**What to work on**
Your reply must be one number: the count of lines in the data below that contain "TRIANGLE".

**Information supplied**

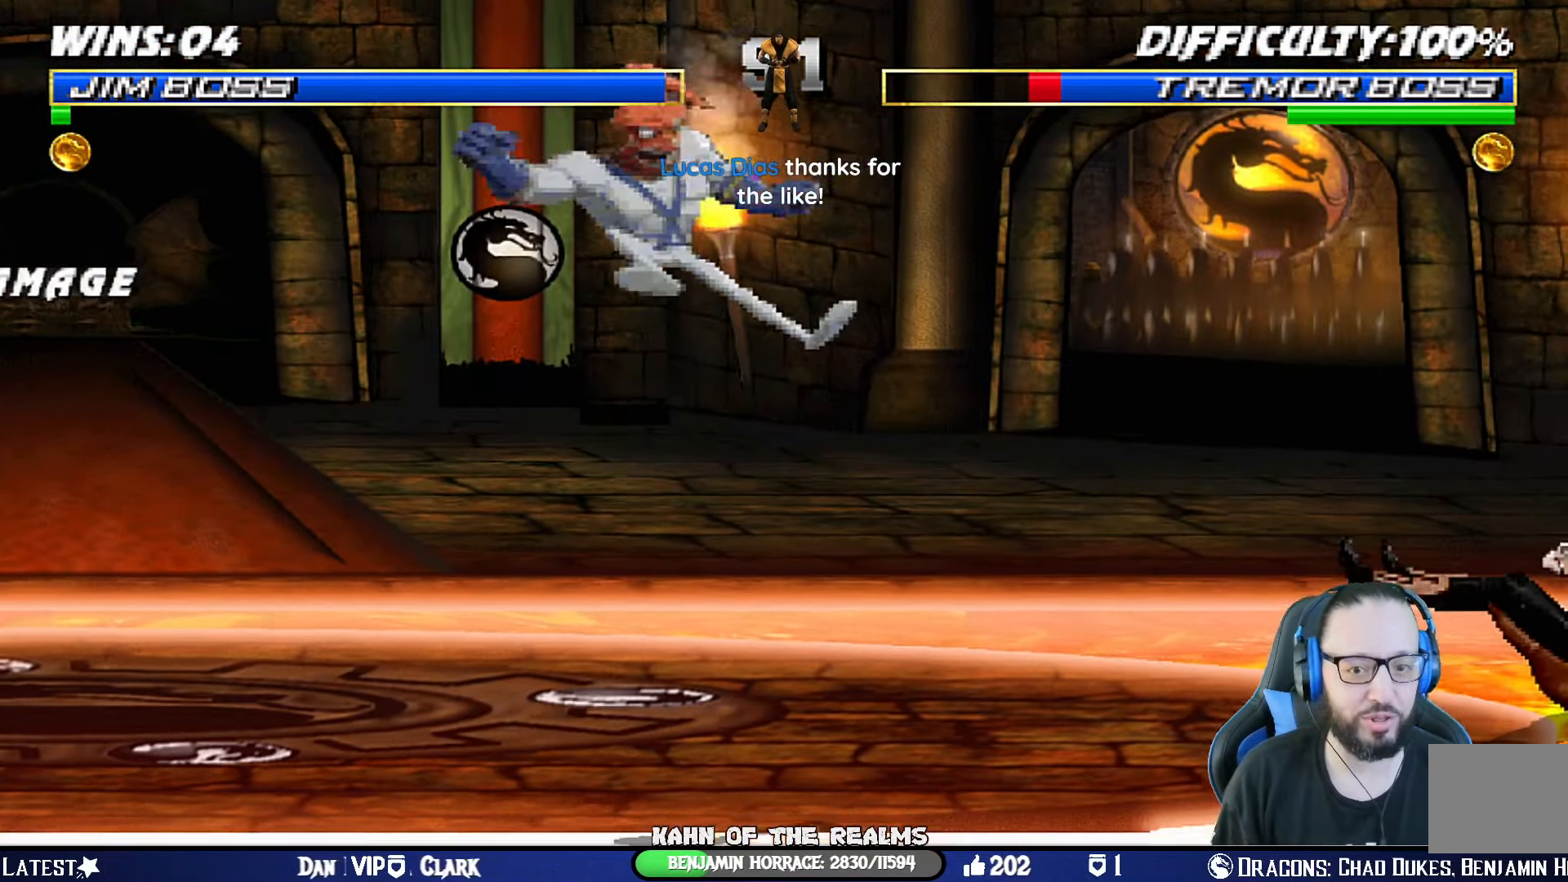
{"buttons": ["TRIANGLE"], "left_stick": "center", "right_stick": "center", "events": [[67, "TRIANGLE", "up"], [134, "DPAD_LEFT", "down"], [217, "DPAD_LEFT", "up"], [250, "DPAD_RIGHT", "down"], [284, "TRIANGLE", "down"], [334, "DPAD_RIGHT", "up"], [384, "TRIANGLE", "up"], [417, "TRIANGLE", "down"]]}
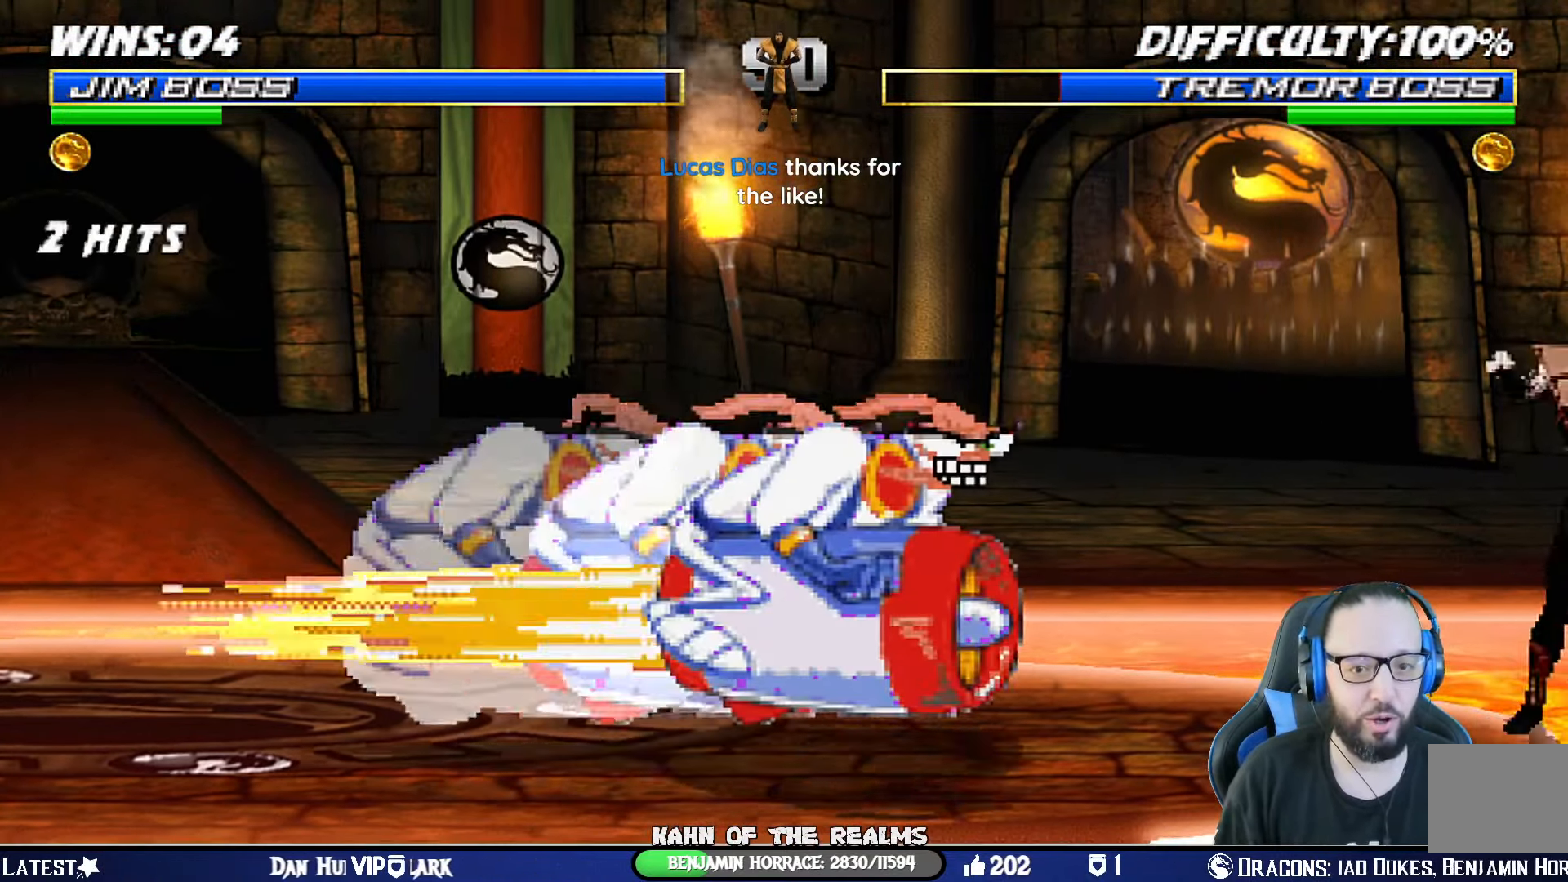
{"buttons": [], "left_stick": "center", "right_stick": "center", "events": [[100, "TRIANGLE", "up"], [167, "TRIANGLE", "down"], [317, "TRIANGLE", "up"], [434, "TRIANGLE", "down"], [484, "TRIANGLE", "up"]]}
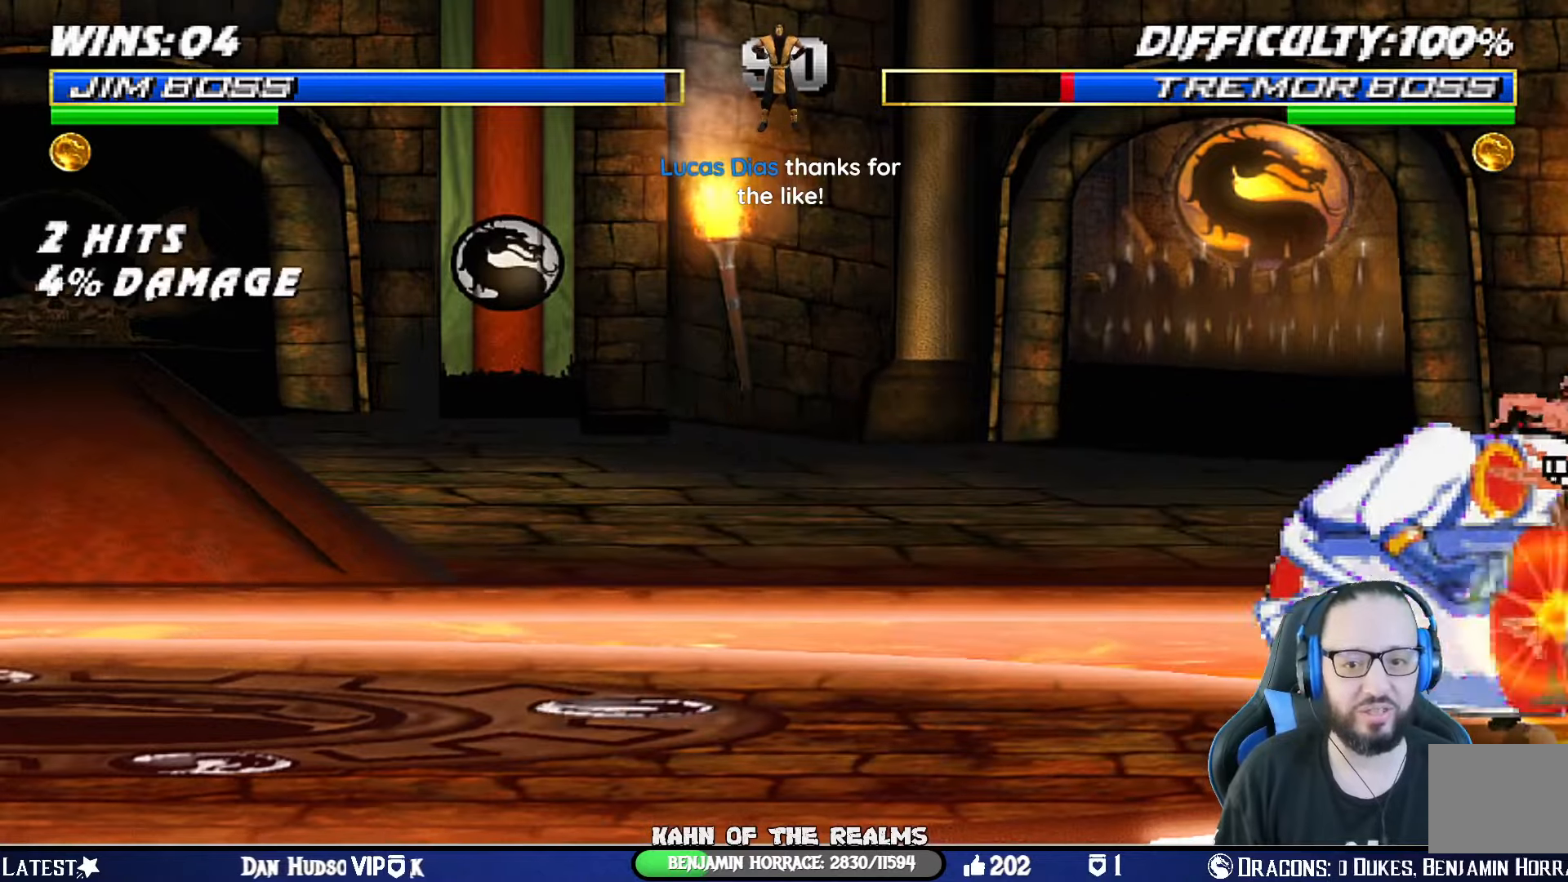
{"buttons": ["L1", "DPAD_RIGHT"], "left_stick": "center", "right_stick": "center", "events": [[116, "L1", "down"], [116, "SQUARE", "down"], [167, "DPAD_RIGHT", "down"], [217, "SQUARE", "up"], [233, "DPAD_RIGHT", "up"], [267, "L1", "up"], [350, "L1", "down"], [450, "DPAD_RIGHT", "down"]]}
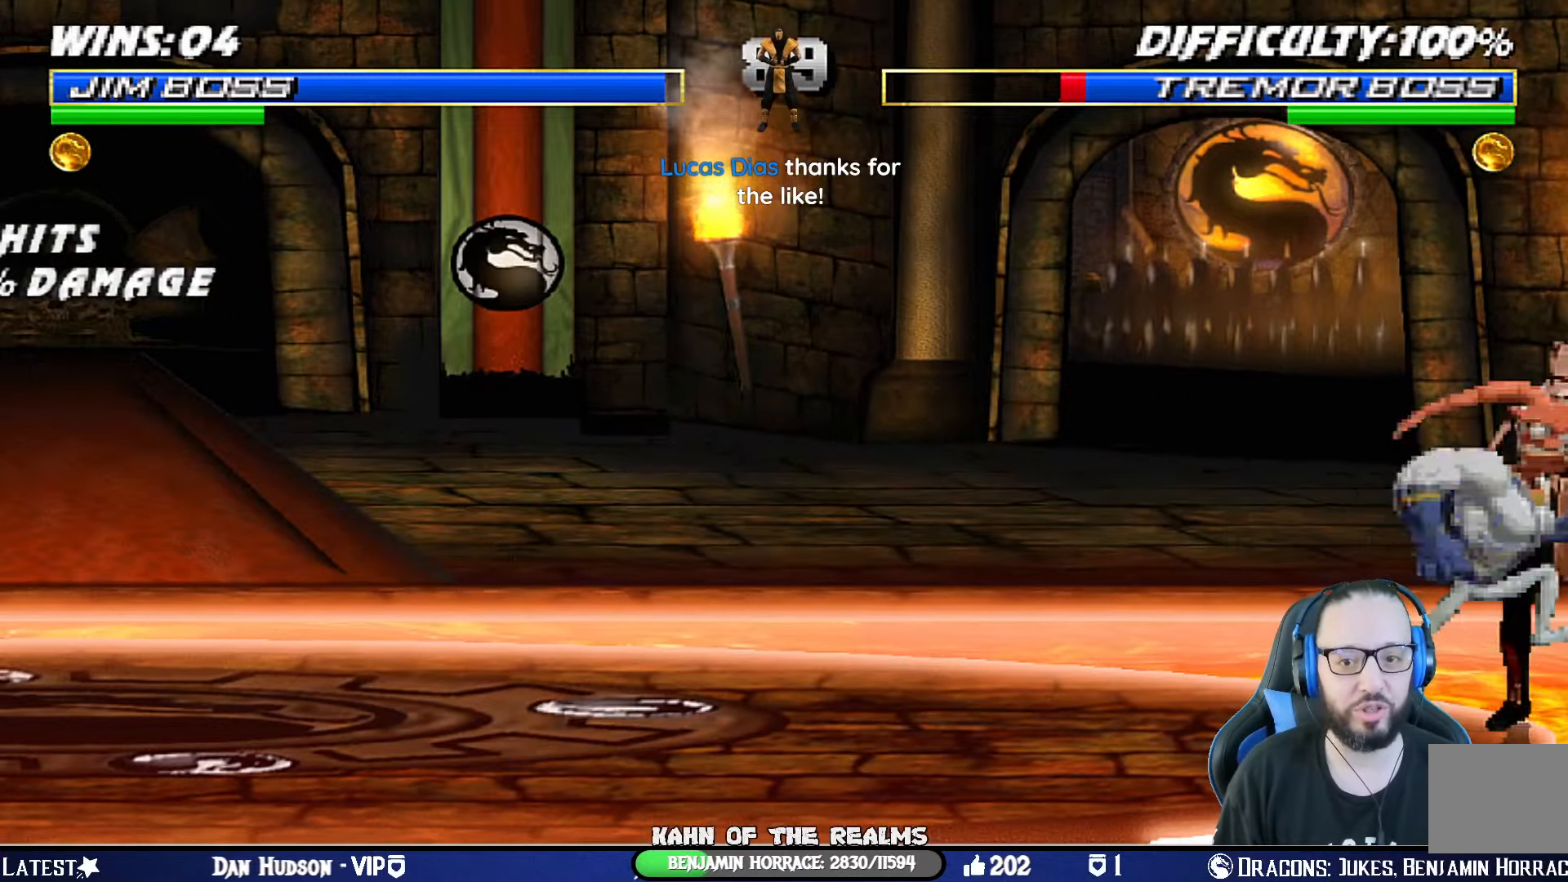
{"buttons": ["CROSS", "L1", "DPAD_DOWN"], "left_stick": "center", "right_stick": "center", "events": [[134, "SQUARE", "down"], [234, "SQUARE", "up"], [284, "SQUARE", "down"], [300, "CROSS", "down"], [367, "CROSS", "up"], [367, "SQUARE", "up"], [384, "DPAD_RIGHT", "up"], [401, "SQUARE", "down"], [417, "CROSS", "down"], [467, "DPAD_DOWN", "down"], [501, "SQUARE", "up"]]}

**Answer to this problem**
2